My semicolon tattoo is smaller than my thumbnail, but it means the world to me. The idea of the tattoo has been sitting in the back of my brain for years. Ever since I came across Project Semicolon , I always thought it was something that suited me. I could relate to the concept of a semicolon tattoo in more ways than one.
Project Semicolon is a movement dedicated to presenting hope and love for those who are struggling with mental illness, suicide, addiction, and self-injury.
That alone, hits my heart deeply.
I began to research Project Semicolon and came across other people's hardships.
I learned that there was a community of people that were connected by these experiences and by these tattoos, and that, in a way, I was connected with them as well.

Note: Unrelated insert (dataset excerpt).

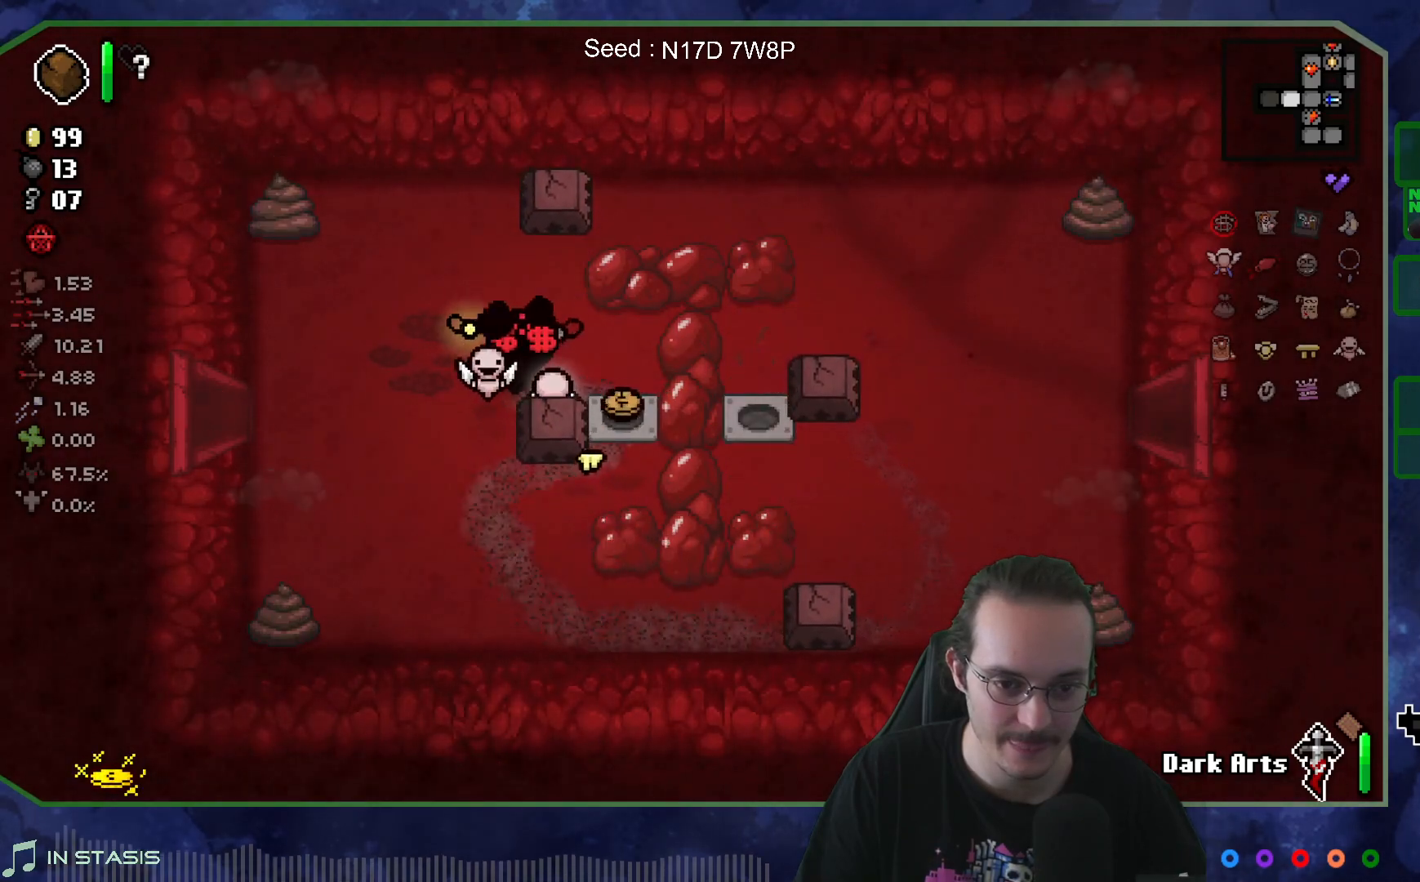
{"buttons": [], "left_stick": "up-right", "right_stick": "center", "events": [[50, "left_stick", "down-left"], [283, "left_stick", "down-right"], [450, "left_stick", "up-right"]]}
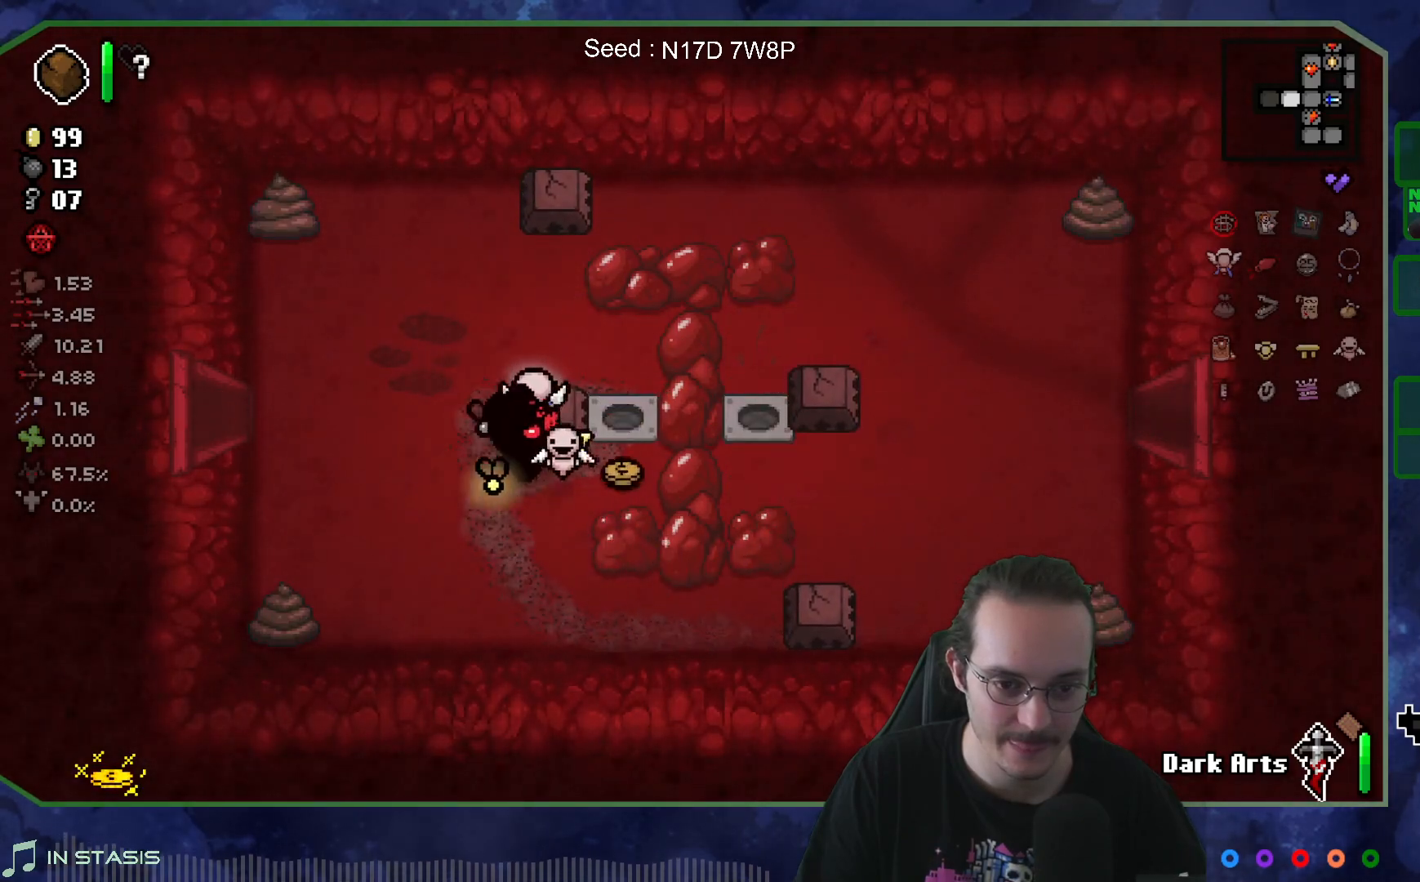
{"buttons": [], "left_stick": "left", "right_stick": "center", "events": [[133, "left_stick", "down-right"], [233, "left_stick", "down-left"], [317, "left_stick", "left"]]}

I first began to struggle with my mental health when I was a junior in high school. My brain and I have been in a constant war ever since. It is such a confusing type of pain, to have such a power struggle with something that is supposed to benefit you and work for you.
Since I began college three years ago, the quality of my mental health has been a roller coaster. I have hit highs I could not have imagined, and lows I never thought I would dip to. It has been a long road, and at times I have thought about giving up.
Project Semicolon showed me that a semicolon is the perfect symbol to represent my life.
Once I finally mustered up the courage to get my first tattoo, I knew exactly what I wanted to get. I spent the whole day incredibly nervous, and pushed the event until the end of the day.
The anticipation was so much more agonizing than the actual process. Within a couple minutes at the tattoo shop, I finally had the tattoo that I've always wanted.
And, I couldn't be more in love with it.
My semicolon tattoo represents me perfectly without me even having to speak. Every time I look down at it I am reminded of the struggles that I have overcome. Even when I am going through a crisis and I believe that there's no way out, I can look down and know that my story is not over yet.